We also talked about the Harris County Commissioner Precinct redistricting. This isn’t a legislative issue; it’s being done at the county level. But it’s on our minds. Harris County is, I think, the second largest non-state government jurisdiction in the US. It’s run by someone on her first job out of college, since 2018. It’s run badly. And it’s run according to whatever “progressive” (i.e., Marxist) strategies of the pushiest commissioner (one Rodney Ellis) wants. There are five commissioners: 3 Dems, 2 Republicans. These two intrepid Republicans go up against this wall of hypocrisy and graft daily. (The list of their faults and failings is too long for this late in a post.)  The Dems don’t like the opposition, the calling to account, the occasional public calling them out so the public knows what they’re up to. What they want to do is get rid of one of the Republican commissioners. They’ve chosen Tom Ramsey (mine is Jack Cagle). The plan is to pile as many Republicans into Cagle’s district as they can manage—taking them out of Ramsey’s. The hope is that they can then oust Ramsey and wreak havoc with a 4-1 Commissioner’s Court, plus Hidalgo the County Judge (executive). That would be the setup for a decade.

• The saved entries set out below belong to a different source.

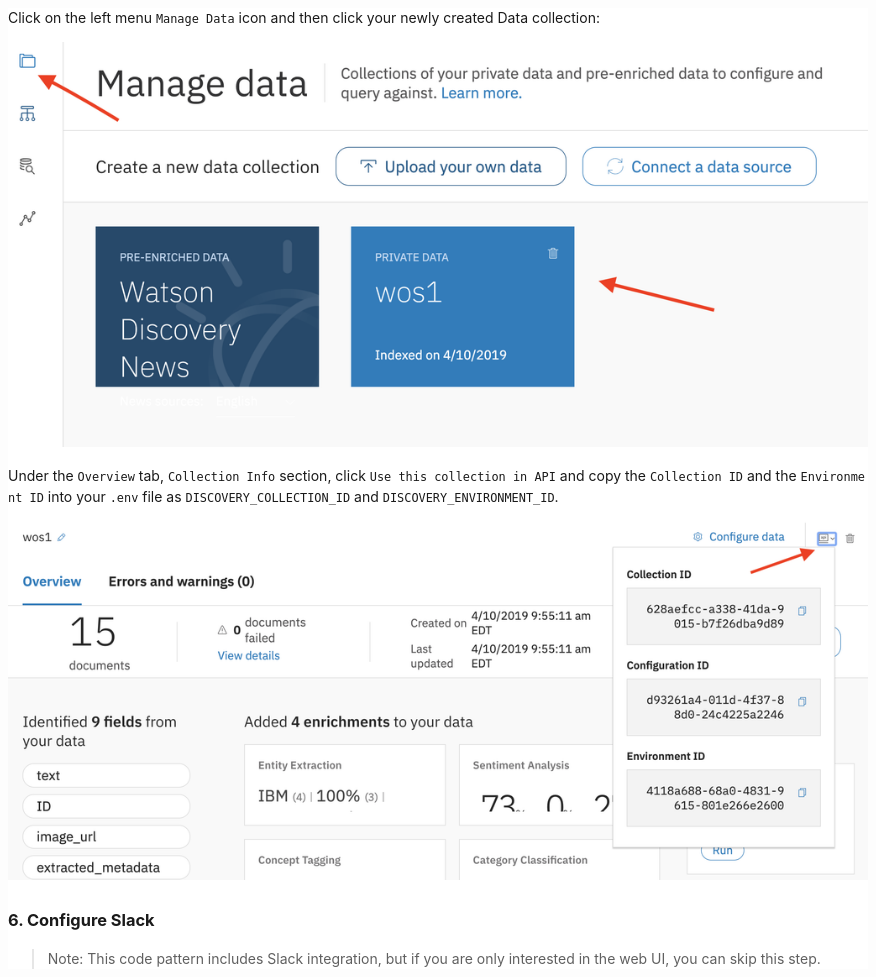 Click on the left menu `Manage Data` icon and then click your newly created Data collection:

![manage data](doc/source/images/watsonOnlineManageData.png)

Under the `Overview` tab, `Collection Info` section, click `Use this collection in API` and copy the `Collection ID` and the `Environment ID` into your `.env` file as `DISCOVERY_COLLECTION_ID` and `DISCOVERY_ENVIRONMENT_ID`.

!["Discovery IDs"](doc/source/images/view_discovery_ids.png)

### 6. Configure Slack

> Note: This code pattern includes Slack integration, but if you are only interested in the web UI, you can skip this step.
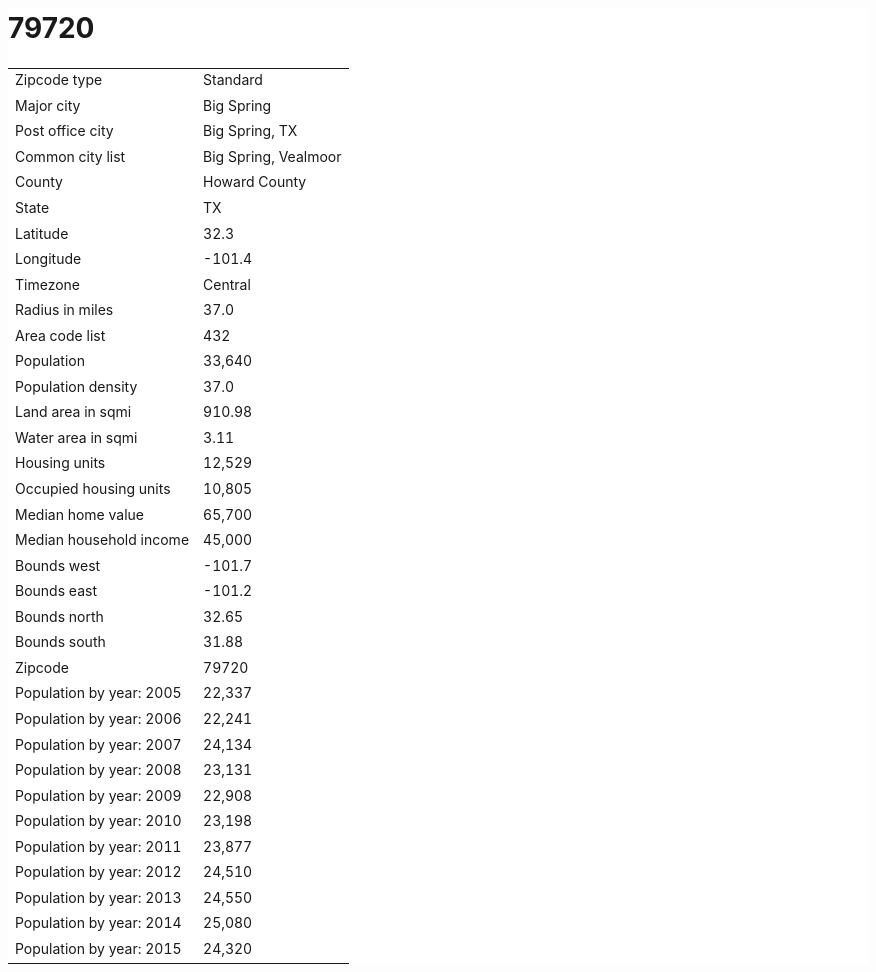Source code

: 79720
=====
|||
|--|--|
|Zipcode type|Standard|
|Major city|Big Spring|
|Post office city|Big Spring, TX|
|Common city list|Big Spring, Vealmoor|
|County|Howard County|
|State|TX|
|Latitude|32.3|
|Longitude|-101.4|
|Timezone|Central|
|Radius in miles|37.0|
|Area code list|432|
|Population|33,640|
|Population density|37.0|
|Land area in sqmi|910.98|
|Water area in sqmi|3.11|
|Housing units|12,529|
|Occupied housing units|10,805|
|Median home value|65,700|
|Median household income|45,000|
|Bounds west|-101.7|
|Bounds east|-101.2|
|Bounds north|32.65|
|Bounds south|31.88|
|Zipcode|79720|
|Population by year: 2005|22,337|
|Population by year: 2006|22,241|
|Population by year: 2007|24,134|
|Population by year: 2008|23,131|
|Population by year: 2009|22,908|
|Population by year: 2010|23,198|
|Population by year: 2011|23,877|
|Population by year: 2012|24,510|
|Population by year: 2013|24,550|
|Population by year: 2014|25,080|
|Population by year: 2015|24,320|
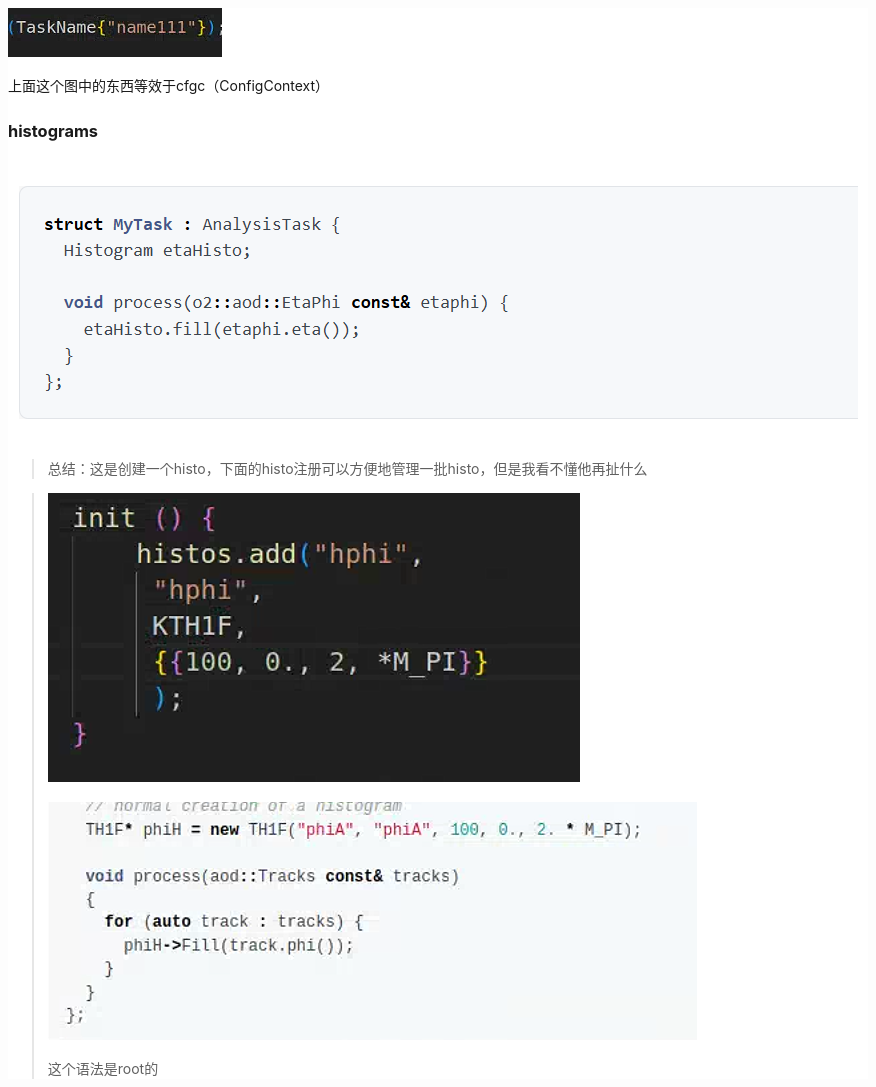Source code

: ![image-20250117145745465](./img/image-20250117145745465.png)

上面这个图中的东西等效于cfgc（ConfigContext）

### histograms

![image-20250117150045627](./img/image-20250117150045627.png)

> 总结：这是创建一个histo，下面的histo注册可以方便地管理一批histo，但是我看不懂他再扯什么

> ![image-20250118104604335](./img/image-20250118104604335.png)
>
> ![image-20250118104614576](./img/image-20250118104614576.png)
>
> 这个语法是root的
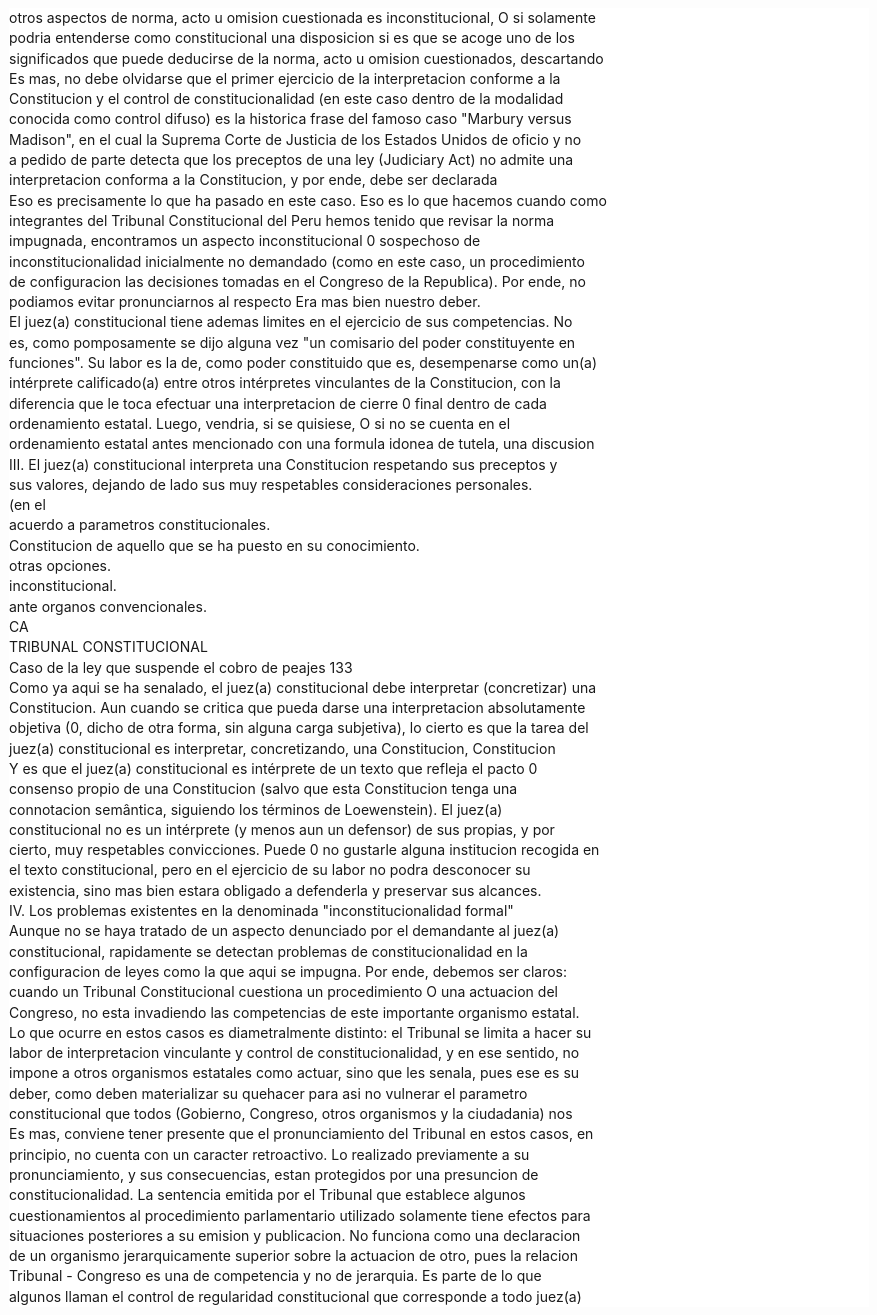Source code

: otros aspectos de norma, acto u omision cuestionada es inconstitucional, O si solamente  
podria entenderse como constitucional una disposicion si es que se acoge uno de los  
significados que puede deducirse de la norma, acto u omision cuestionados, descartando  
Es mas, no debe olvidarse que el primer ejercicio de la interpretacion conforme a la  
Constitucion y el control de constitucionalidad (en este caso dentro de la modalidad  
conocida como control difuso) es la historica frase del famoso caso "Marbury versus  
Madison", en el cual la Suprema Corte de Justicia de los Estados Unidos de oficio y no  
a pedido de parte detecta que los preceptos de una ley (Judiciary Act) no admite una  
interpretacion conforma a la Constitucion, y por ende, debe ser declarada  
Eso es precisamente lo que ha pasado en este caso. Eso es lo que hacemos cuando como  
integrantes del Tribunal Constitucional del Peru hemos tenido que revisar la norma  
impugnada, encontramos un aspecto inconstitucional 0 sospechoso de  
inconstitucionalidad inicialmente no demandado (como en este caso, un procedimiento  
de configuracion las decisiones tomadas en el Congreso de la Republica). Por ende, no  
podiamos evitar pronunciarnos al respecto Era mas bien nuestro deber.  
El juez(a) constitucional tiene ademas limites en el ejercicio de sus competencias. No  
es, como pomposamente se dijo alguna vez "un comisario del poder constituyente en  
funciones". Su labor es la de, como poder constituido que es, desempenarse como un(a)  
intérprete calificado(a) entre otros intérpretes vinculantes de la Constitucion, con la  
diferencia que le toca efectuar una interpretacion de cierre 0 final dentro de cada  
ordenamiento estatal. Luego, vendria, si se quisiese, O si no se cuenta en el  
ordenamiento estatal antes mencionado con una formula idonea de tutela, una discusion  
III. El juez(a) constitucional interpreta una Constitucion respetando sus preceptos y  
sus valores, dejando de lado sus muy respetables consideraciones personales.  
(en el  
acuerdo a parametros constitucionales.  
Constitucion de aquello que se ha puesto en su conocimiento.  
otras opciones.  
inconstitucional.  
ante organos convencionales.  
CA  
TRIBUNAL CONSTITUCIONAL  
Caso de la ley que suspende el cobro de peajes 133  
Como ya aqui se ha senalado, el juez(a) constitucional debe interpretar (concretizar) una  
Constitucion. Aun cuando se critica que pueda darse una interpretacion absolutamente  
objetiva (0, dicho de otra forma, sin alguna carga subjetiva), lo cierto es que la tarea del  
juez(a) constitucional es interpretar, concretizando, una Constitucion, Constitucion  
Y es que el juez(a) constitucional es intérprete de un texto que refleja el pacto 0  
consenso propio de una Constitucion (salvo que esta Constitucion tenga una  
connotacion semântica, siguiendo los términos de Loewenstein). El juez(a)  
constitucional no es un intérprete (y menos aun un defensor) de sus propias, y por  
cierto, muy respetables convicciones. Puede 0 no gustarle alguna institucion recogida en  
el texto constitucional, pero en el ejercicio de su labor no podra desconocer su  
existencia, sino mas bien estara obligado a defenderla y preservar sus alcances.  
IV. Los problemas existentes en la denominada "inconstitucionalidad formal"  
Aunque no se haya tratado de un aspecto denunciado por el demandante al juez(a)  
constitucional, rapidamente se detectan problemas de constitucionalidad en la  
configuracion de leyes como la que aqui se impugna. Por ende, debemos ser claros:  
cuando un Tribunal Constitucional cuestiona un procedimiento O una actuacion del  
Congreso, no esta invadiendo las competencias de este importante organismo estatal.  
Lo que ocurre en estos casos es diametralmente distinto: el Tribunal se limita a hacer su  
labor de interpretacion vinculante y control de constitucionalidad, y en ese sentido, no  
impone a otros organismos estatales como actuar, sino que les senala, pues ese es su  
deber, como deben materializar su quehacer para asi no vulnerar el parametro  
constitucional que todos (Gobierno, Congreso, otros organismos y la ciudadania) nos  
Es mas, conviene tener presente que el pronunciamiento del Tribunal en estos casos, en  
principio, no cuenta con un caracter retroactivo. Lo realizado previamente a su  
pronunciamiento, y sus consecuencias, estan protegidos por una presuncion de  
constitucionalidad. La sentencia emitida por el Tribunal que establece algunos  
cuestionamientos al procedimiento parlamentario utilizado solamente tiene efectos para  
situaciones posteriores a su emision y publicacion. No funciona como una declaracion  
de un organismo jerarquicamente superior sobre la actuacion de otro, pues la relacion  
Tribunal - Congreso es una de competencia y no de jerarquia. Es parte de lo que  
algunos llaman el control de regularidad constitucional que corresponde a todo juez(a)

They may handle the redistricting at their regular Commissioners’ Court Meeting tomorrow (October 26) at 10:00 AM, hoping to slide it in before anyone notices. If you live here and would like to take a stand against local tyranny, you need to sign up by 8:00 AM to speak virtually (sign up and info here). 

If not, they will have a public hearing on Thursday (October 28) of this week, 12:30 PM. The County GOP was sending out announcements today, calling for a large voice from the people.

 

So, in summary, statewide we’re doing OK as conservatives. Locally, in Harris County, some of us are OK and some not. By law, redistricting has to be done. I’m glad this decade it was done with conservatives in the driver’s seat.